Human pose images with coordinates
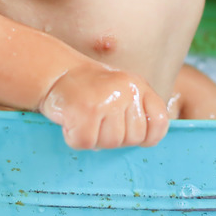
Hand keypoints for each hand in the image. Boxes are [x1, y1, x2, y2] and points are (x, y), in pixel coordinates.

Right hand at [38, 64, 169, 149]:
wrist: (56, 72)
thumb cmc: (89, 87)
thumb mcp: (121, 89)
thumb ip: (137, 110)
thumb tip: (146, 141)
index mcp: (138, 85)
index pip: (159, 122)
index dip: (148, 137)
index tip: (130, 134)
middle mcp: (126, 91)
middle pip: (133, 138)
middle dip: (114, 138)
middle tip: (98, 121)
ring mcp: (107, 100)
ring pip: (111, 143)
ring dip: (94, 138)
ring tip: (85, 118)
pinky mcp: (85, 111)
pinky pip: (86, 143)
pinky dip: (75, 138)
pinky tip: (72, 121)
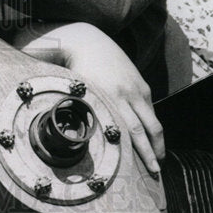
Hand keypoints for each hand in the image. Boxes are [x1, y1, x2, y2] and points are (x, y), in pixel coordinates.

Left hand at [13, 22, 164, 174]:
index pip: (132, 129)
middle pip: (147, 128)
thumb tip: (54, 123)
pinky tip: (152, 140)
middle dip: (154, 151)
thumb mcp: (72, 88)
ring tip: (159, 159)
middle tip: (157, 171)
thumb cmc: (76, 68)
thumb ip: (68, 107)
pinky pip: (150, 109)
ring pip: (154, 120)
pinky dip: (153, 126)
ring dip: (158, 141)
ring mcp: (137, 88)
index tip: (145, 168)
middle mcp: (127, 93)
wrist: (89, 40)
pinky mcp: (141, 84)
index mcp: (110, 95)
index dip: (140, 150)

▶ _EXERCISE AIM_
The last part of the records is the answer, beginning at the line that holds "middle pip: (147, 128)" and including the final line, repeated exactly.

▶ _YOUR SOLUTION_
middle pip: (147, 128)
thumb tip: (54, 123)
pinky tip: (152, 140)
middle dip: (154, 151)
thumb mcp: (72, 88)
ring tip: (159, 159)
middle tip: (157, 171)
thumb cmc: (76, 68)
thumb ip: (68, 107)
pinky pip: (150, 109)
ring pip: (154, 120)
pinky dip: (153, 126)
ring dip: (158, 141)
ring mcp: (137, 88)
index tip: (145, 168)
middle mcp: (127, 93)
wrist: (89, 40)
pinky mcp: (141, 84)
index mcp: (110, 95)
index dip: (140, 150)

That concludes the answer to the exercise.